When children live daily in a Montessori classroom, they learn through activity to coordinate their muscles and place them under the ready control of their mind. The joy they experience in this purposeful movement is akin to the motivation we as adults feel when we master a new sport, an instrument, or any other purposeful physical feat. In Montessori’s words:
The external aim [of the activity] was only a stimulus. The real aim was to satisfy an unconscious need, and this is why the operation is formative, for the child’s repetition was laying down in his nervous system an entirely new system of controls, in other words, establishing fresh co-ordinations between his muscles, co-ordinations not given by nature, but having to be acquired. It happens no differently with ourselves in sport, in all games that we repeat with enthusiasm. Tennis, football, and the like, do not have for their sole purpose the accurate moving of the ball, but they challenge us to acquire a new skill–something lacking before–and this feeling of enhancing our abilities is the real core of our delight in the game. (The Absorbent Mind, p. 180)

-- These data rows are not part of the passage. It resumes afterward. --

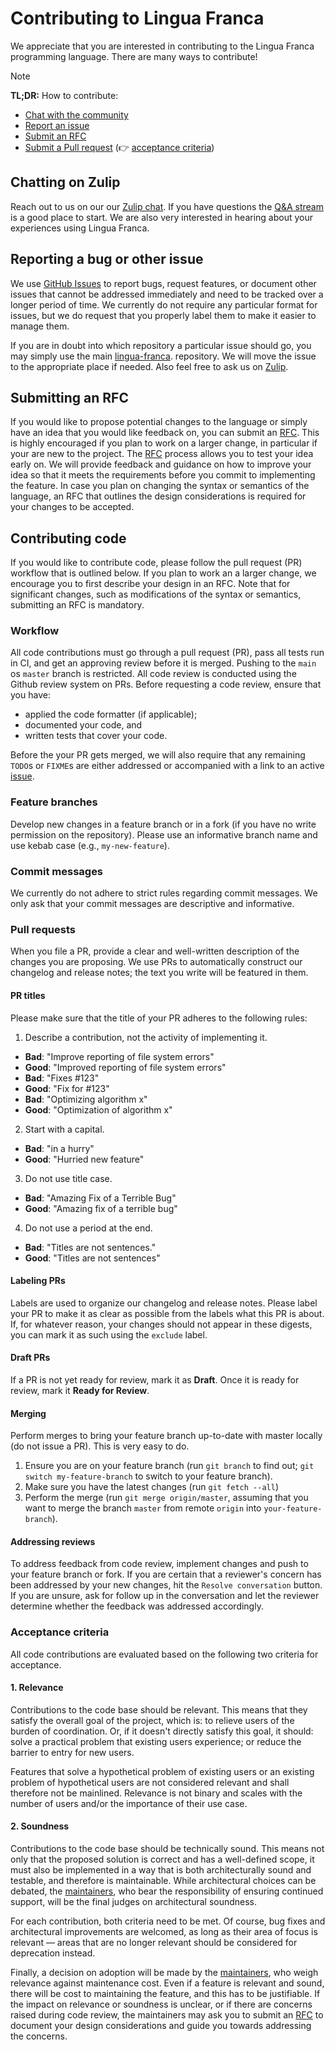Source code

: # Contributing to Lingua Franca

We appreciate that you are interested in contributing to the Lingua Franca
programming language. There are many ways to contribute!

> [!NOTE]
> **TL;DR:** How to contribute:
> - [Chat with the community](https://lf-lang.zulipchat.com/)
> - [Report an issue](https://github.com/lf-lang/lingua-franca/issues)
> - [Submit an RFC](https://github.com/lf-lang/rfcs)
> - [Submit a Pull request](https://github.com/lf-lang/lingua-franca/pulls) (👉 [acceptance criteria](#acceptance-criteria))

## Chatting on Zulip

Reach out to us on our our [Zulip chat](https://lf-lang.zulipchat.com/). If you have questions the [Q&A stream](https://lf-lang.zulipchat.com/#narrow/stream/399899-Q.26A) is a good place to start. We are also very interested in hearing about your experiences using Lingua Franca.

## Reporting a bug or other issue

We use [GitHub Issues](https://docs.github.com/en/issues/tracking-your-work-with-issues/about-issues) to report bugs, request features, or document other issues that cannot be addressed immediately and need to be tracked over a longer period of time. We currently do not require any particular format for issues, but we do request that you properly label them to make it easier to manage them.

If you are in doubt into which repository a particular issue should go, you may simply use the main [lingua-franca](https://github.com/lf-lang/lingua-franca).
repository. We will move the issue to the appropriate place if needed. Also feel free to ask us on [Zulip](https://lf-lang.zulipchat.com/#narrow/stream/399899-Q.26A).

## Submitting an RFC

If you would like to propose potential changes to the language or simply have an idea that you would like feedback on, you can submit an [RFC](https://github.com/lf-lang/rfcs). This is highly encouraged if you plan to work on a larger change, in particular if your are new to the project.
The [RFC](https://github.com/lf-lang/rfcs) process allows you to test your idea early on. We will provide feedback and guidance on how to improve your idea so that it meets the requirements before you commit to implementing the feature.
In case you plan on changing the syntax or semantics of the language, an RFC that outlines the design considerations is required for your changes to be accepted.

## Contributing code

If you would like to contribute code, please follow the pull request (PR) workflow that is outlined below. If you plan to work an a larger change, we encourage you to first describe your design in an RFC. Note that for significant changes, such as modifications of the syntax or semantics, submitting an RFC is mandatory.

### Workflow
All code contributions must go through a pull request (PR), pass all tests run in CI, and get an approving review before it is merged. Pushing to the `main` os `master` branch is restricted. All code review is conducted using the Github review system on PRs. Before requesting a code review, ensure that you have:
- applied the code formatter (if applicable);
- documented your code, and
- written tests that cover your code.

Before the your PR gets merged, we will also require that any remaining `TODO`s or `FIXME`s are either addressed or accompanied with a link to an active [issue](#reporting-a-bug-or-an-issue).

### Feature branches
Develop new changes in a feature branch or in a fork (if you have no write permission on the repository). Please use an informative branch name and use kebab case (e.g., `my-new-feature`).

### Commit messages
We currently do not adhere to strict rules regarding commit messages. We only ask that your commit messages are descriptive and informative.

### Pull requests
When you file a PR, provide a clear and well-written description of the changes you are proposing. We use PRs to automatically construct our changelog and release notes; the text you write will be featured in them.

#### PR titles
Please make sure that the title of your PR adheres to the following rules:
1. Describe a contribution, not the activity of implementing it.
  - **Bad**: "Improve reporting of file system errors"
  - **Good**: "Improved reporting of file system errors"
  - **Bad**: "Fixes #123"
  - **Good**: "Fix for #123"
  - **Bad**: "Optimizing algorithm x"
  - **Good**: "Optimization of algorithm x"
2. Start with a capital.
  - **Bad**: "in a hurry"
  - **Good**: "Hurried new feature"
3. Do not use title case.
  - **Bad**: "Amazing Fix of a Terrible Bug"
  - **Good**: "Amazing fix of a terrible bug"
4. Do not use a period at the end.
  - **Bad**: "Titles are not sentences."
  - **Good**: "Titles are not sentences"

#### Labeling PRs
Labels are used to organize our changelog and release notes. Please label your PR to make it as clear as possible from the labels what this PR is about. If, for whatever reason, your changes should not appear in these digests, you can mark it as such using the `exclude` label.

#### Draft PRs
If a PR is not yet ready for review, mark it as **Draft**. Once it is ready for review, mark it **Ready for Review**.

#### Merging
Perform merges to bring your feature branch up-to-date with master locally (do not issue a PR). This is very easy to do.
1. Ensure you are on your feature branch (run `git branch` to find out; `git switch my-feature-branch` to switch to your feature branch).
2. Make sure you have the latest changes (run `git fetch --all`)
3. Perform the merge (run `git merge origin/master`, assuming that you want to merge the branch `master` from remote `origin` into `your-feature-branch`).

#### Addressing reviews
To address feedback from code review, implement changes and push to your feature branch or fork. If you are certain that a reviewer's concern has been addressed by your new changes, hit the `Resolve conversation` button. If you are unsure, ask for follow up in the conversation and let the reviewer determine whether the feedback was addressed accordingly.

### Acceptance criteria
All code contributions are evaluated based on the following two criteria for acceptance.

#### 1. Relevance
Contributions to the code base should be relevant. This means that they satisfy the overall goal of the project, which is: to relieve users of the burden of coordination. Or, if it doesn't directly satisfy this goal, it should:
solve a practical problem that existing users experience; or
reduce the barrier to entry for new users.

Features that solve a hypothetical problem of existing users or an existing problem of hypothetical users are not considered relevant and shall therefore not be mainlined. Relevance is not binary and scales with the number of users and/or the importance of their use case.

#### 2. Soundness
Contributions to the code base should be technically sound. This means not only that the proposed solution is correct and has a well-defined scope, it must also be implemented in a way that is both architecturally sound and testable, and therefore is maintainable. While architectural choices can be debated, the [maintainers](https://github.com/orgs/lf-lang/teams/maintainers), who bear the responsibility of ensuring continued support, will be the final judges on architectural soundness.

For each contribution, both criteria need to be met. Of course, bug fixes and architectural improvements are welcomed, as long as their area of focus is relevant — areas that are no longer relevant should be considered for deprecation instead.

Finally, a decision on adoption will be made by the [maintainers](https://github.com/orgs/lf-lang/teams/maintainers), who weigh relevance against maintenance cost. Even if a feature is relevant and sound, there will be cost to maintaining the feature, and this has to be justifiable. If the impact on relevance or soundness is unclear, or if there are concerns raised during code review, the maintainers may ask you to submit an [RFC](https://github.com/lf-lang/rfcs) to document your design considerations and guide you towards addressing the concerns.
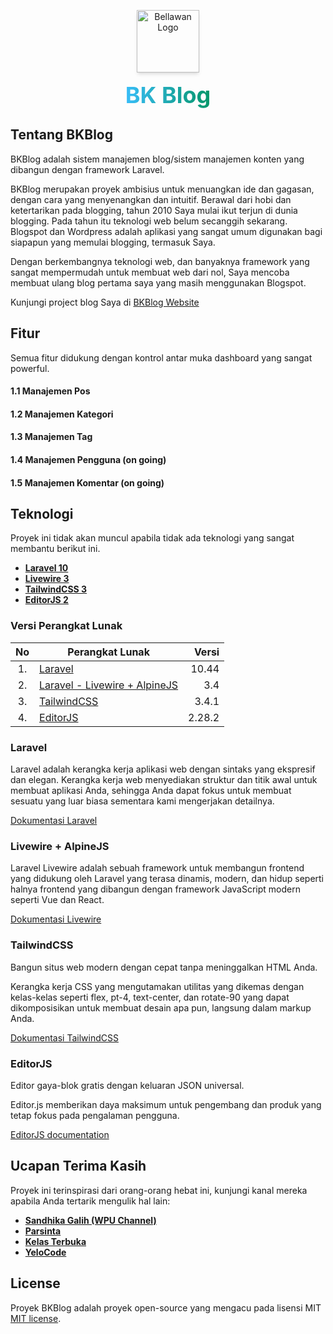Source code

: <p align="center"><a href="https://blog.bellawan.my.id" target="_blank"><img src="https://bellawan.my.id/img/favicon.png" width="100" alt="Bellawan Logo" style="box-shadow: 0 4px 6px -1px rgb(0 0 0 / 0.1), 0 2px 4px -2px rgb(0 0 0 / 0.1);" /></a></p>
<p align="center"><a href="https://blog.bellawan.my.id" style="text-decoration: none;"><span style=" background-clip:text; -webkit-background-clip: text;color:transparent; background-image:linear-gradient(to right,#38bdf8,#059669); font-size: 36px; font-weight: 700;">BK Blog</span></a></p>

## Tentang BKBlog

BKBlog adalah sistem manajemen blog/sistem manajemen konten yang dibangun dengan framework Laravel.

BKBlog merupakan proyek ambisius untuk menuangkan ide dan gagasan, dengan cara yang menyenangkan dan intuitif. Berawal dari hobi dan ketertarikan pada blogging, tahun 2010 Saya mulai ikut terjun di dunia blogging. Pada tahun itu teknologi web belum secanggih sekarang. Blogspot dan Wordpress adalah aplikasi yang sangat umum digunakan bagi siapapun yang memulai blogging, termasuk Saya.

Dengan berkembangnya teknologi web, dan banyaknya framework yang sangat mempermudah untuk membuat web dari nol, Saya mencoba membuat ulang blog pertama saya yang masih menggunakan Blogspot.

Kunjungi project blog Saya di [BKBlog Website](https://blog.bellawan.my.id)

## Fitur

Semua fitur didukung dengan kontrol antar muka dashboard yang sangat powerful.

#### 1.1 Manajemen Pos

#### 1.2 Manajemen Kategori

#### 1.3 Manajemen Tag

#### 1.4 Manajemen Pengguna (on going)

#### 1.5 Manajemen Komentar (on going)

## Teknologi

Proyek ini tidak akan muncul apabila tidak ada teknologi yang sangat membantu berikut ini.

-   **[Laravel 10](#laravel)**
-   **[Livewire 3](#livewire)**
-   **[TailwindCSS 3](#tailwind)**
-   **[EditorJS 2](#editorjs)**

### Versi Perangkat Lunak

| No  | Perangkat Lunak                            |  Versi |
| :-: | ------------------------------------------ | -----: |
| 1.  | [Laravel](#laravel)                        |  10.44 |
| 2.  | [Laravel - Livewire + AlpineJS](#livewire) |    3.4 |
| 3.  | [TailwindCSS](#tailwind)                   |  3.4.1 |
| 4.  | [EditorJS](#editorjs)                      | 2.28.2 |

### Laravel<a name="laravel"></a>

Laravel adalah kerangka kerja aplikasi web dengan sintaks yang ekspresif dan elegan. Kerangka kerja web menyediakan struktur dan titik awal untuk membuat aplikasi Anda, sehingga Anda dapat fokus untuk membuat sesuatu yang luar biasa sementara kami mengerjakan detailnya.

[Dokumentasi Laravel](https://laravel.com/docs/10.x/installation)

### Livewire + AlpineJS<a name="livewire"></a>

Laravel Livewire adalah sebuah framework untuk membangun frontend yang didukung oleh Laravel yang terasa dinamis, modern, dan hidup seperti halnya frontend yang dibangun dengan framework JavaScript modern seperti Vue dan React.

[Dokumentasi Livewire](https://livewire.laravel.com/docs/quickstart)

### TailwindCSS<a name="tailwind"></a>

Bangun situs web modern dengan cepat tanpa meninggalkan HTML Anda.

Kerangka kerja CSS yang mengutamakan utilitas yang dikemas dengan kelas-kelas seperti flex, pt-4, text-center, dan rotate-90 yang dapat dikomposisikan untuk membuat desain apa pun, langsung dalam markup Anda.

[Dokumentasi TailwindCSS](https://tailwindcss.com/docs/installation)

### EditorJS<a name="editorjs"></a>

Editor gaya-blok gratis dengan keluaran JSON universal.

Editor.js memberikan daya maksimum untuk pengembang dan produk yang tetap fokus pada pengalaman pengguna.

[EditorJS documentation](https://editorjs.io/getting-started/)

## Ucapan Terima Kasih

Proyek ini terinspirasi dari orang-orang hebat ini, kunjungi kanal mereka apabila Anda tertarik mengulik hal lain:

-   **[Sandhika Galih (WPU Channel)](https://www.youtube.com/@sandhikagalihWPU)**
-   **[Parsinta](https://www.youtube.com/@parsinta)**
-   **[Kelas Terbuka](https://www.youtube.com/@KelasTerbuka)**
-   **[YeloCode](https://www.youtube.com/@yelocode)**

## License

Proyek BKBlog adalah proyek open-source yang mengacu pada lisensi MIT [MIT license](LICENSE).
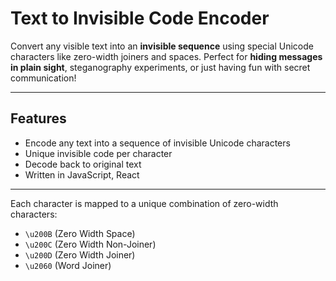 # Text to Invisible Code Encoder

Convert any visible text into an **invisible sequence** using special Unicode characters like zero-width joiners and spaces. Perfect for **hiding messages in plain sight**, steganography experiments, or just having fun with secret communication!

---

## Features

-  Encode any text into a sequence of invisible Unicode characters
-  Unique invisible code per character
-  Decode back to original text
-  Written in JavaScript, React

---

Each character is mapped to a unique combination of zero-width characters:
- `\u200B` (Zero Width Space)
- `\u200C` (Zero Width Non-Joiner)
- `\u200D` (Zero Width Joiner)
- `\u2060` (Word Joiner)
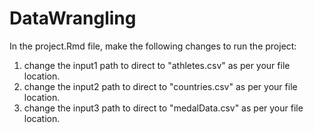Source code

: # DataWrangling
In the project.Rmd file, make the following changes to run the project:
1) change the input1 path to direct to "athletes.csv" as per your file location.
2) change the input2 path to direct to "countries.csv" as per your file location.
3) change the input3 path to direct to "medalData.csv" as per your file location.
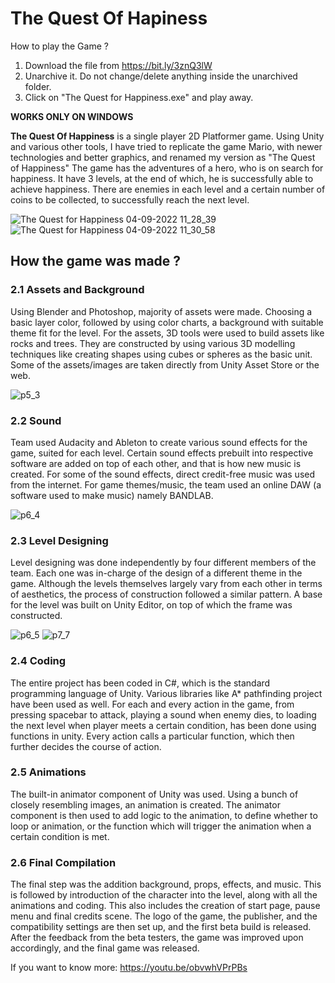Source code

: # The Quest Of Hapiness
How to play the Game ?
1. Download the file from https://bit.ly/3znQ3lW
2. Unarchive it. Do not change/delete anything inside the unarchived folder.
3. Click on "The Quest for Happiness.exe" and play away.

**WORKS ONLY ON WINDOWS**

**The Quest Of Happiness** is a single player 2D Platformer game. 
Using Unity and various other tools, I have tried to replicate the game Mario, with newer technologies and better graphics, and renamed my version as "The Quest of Happiness"
The game has the adventures of a hero, who is on search for happiness.  It have 3 levels, at the end of which, he is successfully able to achieve happiness. 
There are enemies in each level and a certain number of coins to be collected, to successfully reach the next level.

![The Quest for Happiness 04-09-2022 11_28_39](https://user-images.githubusercontent.com/36638309/188299806-dc452fbc-5d8d-4f92-80c6-8446891a03db.png)
![The Quest for Happiness 04-09-2022 11_30_58](https://user-images.githubusercontent.com/36638309/188299809-dfddbc95-eec5-40c6-8ec8-bd28cb27e6b9.png)

## How the game was made ?

### 2.1 Assets and Background
Using Blender and Photoshop, majority of assets were made. Choosing a basic layer color, followed by using color charts, a background with suitable theme fit for the level.
For the assets, 3D tools were used to build assets like rocks and trees. They are constructed by using various 3D modelling techniques like creating shapes using cubes or spheres as the basic unit.
Some of the assets/images are taken directly from Unity Asset Store or the web.

![p5_3](https://user-images.githubusercontent.com/36638309/188299459-6886b76f-3ef3-474d-8ad1-c75f12028c10.png)

### 2.2 Sound
Team used Audacity and Ableton to create various sound effects for the game, suited for each level. Certain sound effects prebuilt into respective software are added on top of each other, and that is how new music is created.
For some of the sound effects, direct credit-free music was used from the internet. For game themes/music, the team used an online DAW (a software used to make music) namely BANDLAB.

![p6_4](https://user-images.githubusercontent.com/36638309/188299535-c2aeedf3-cba1-4d2b-8952-cf9f5c726992.png)

### 2.3 Level Designing
Level designing was done independently by four different members of the team. Each one was in-charge of the design of a different theme in the game. Although the levels themselves largely vary from each other in terms of aesthetics, the process of construction followed a similar pattern. A base for the level was built on Unity Editor, on top of which the frame was constructed.

![p6_5](https://user-images.githubusercontent.com/36638309/188299645-14d58a4c-4251-4ab2-93a8-7368070125b5.png)
![p7_7](https://user-images.githubusercontent.com/36638309/188299593-fa9009eb-e107-4489-9edf-d2e48851e201.png)

### 2.4 Coding
The entire project has been coded in C#, which is the standard programming language of Unity. Various libraries like A* pathfinding project have been used as well. For each and every action in the game, from pressing spacebar to attack, playing a sound when enemy dies, to loading the next level when player meets a certain condition, has been done using functions in unity. Every action calls a particular function, which then further decides the course of action.

### 2.5 Animations
The built-in animator component of Unity was used. Using a bunch of closely resembling images, an animation is created. The animator component is then used to add logic to the animation, to define whether to loop or animation, or the function which will trigger the animation when a certain condition is met.

### 2.6 Final Compilation
The final step was the addition background, props, effects, and music. This is followed by introduction of the character into the level, along with all the animations and coding. This also includes the creation of start page, pause menu and final credits scene. The logo of the game, the publisher, and the compatibility settings are then set up, and the first beta build is released.
After the feedback from the beta testers, the game was improved upon accordingly, and the final game was released.


If you want to know more: https://youtu.be/obvwhVPrPBs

Many teachers in elementary schools have noticed that children come to them unable to control their bodies. They lack the dexterity to hold a pencil properly to write. They bump into furniture and each other as they move about the room. They cannot control their muscles well enough to tie shoe laces, or to replace food in their lunch boxes without making a mess, or use utensils properly to eat. Often, they have not learned to control their bodies well enough to hold themselves still in situations that call for stillness. .
While children grow in height automatically as they age, they do not grow in motor skills the same way. Without proper motives for activity, such as those found in a Montessori environment, children may miss the sensitive period in which coordinated movement develops optimally. Instead of channeling their childhood urge to move towards concentrated activity that helps them to gain control over their own bodies, they may expend much exuberant, plentiful energy in less purposeful movements, which do not yield the same benefit of coordination, refinement, and intellectual as well as muscular growth (and which as a result are not even as emotionally satisfying to a child).
As Dr. Montessori so wonderfully put it:
To give them their right place, man’s movements must be coordinated with the center–with the brain. Not only are thought and action two parts of the same occurrence, but it is through movement that the higher life expresses itself. To suppose otherwise is to make of man’s body a mass of muscles without a brain. (The Absorbent Mind, p. 141)
So when we look at an active, rambunctious 3-year-old running into our classroom on the first day of school, we do not see a misadjusted or hyperactive child. We see a child at the cusp of a sensitive period for movement, a child whose mind and body are calling for an opportunity to concentrate, a child who, in a carefully prepared environment full of enticing stimuli, will bring his abundant physical energy under the control of his will. We are excited to welcome him into our midst, and to experience together with you, his parents, the wonderful journey of growth as this little person learns to master his body to manifest his own unique personality.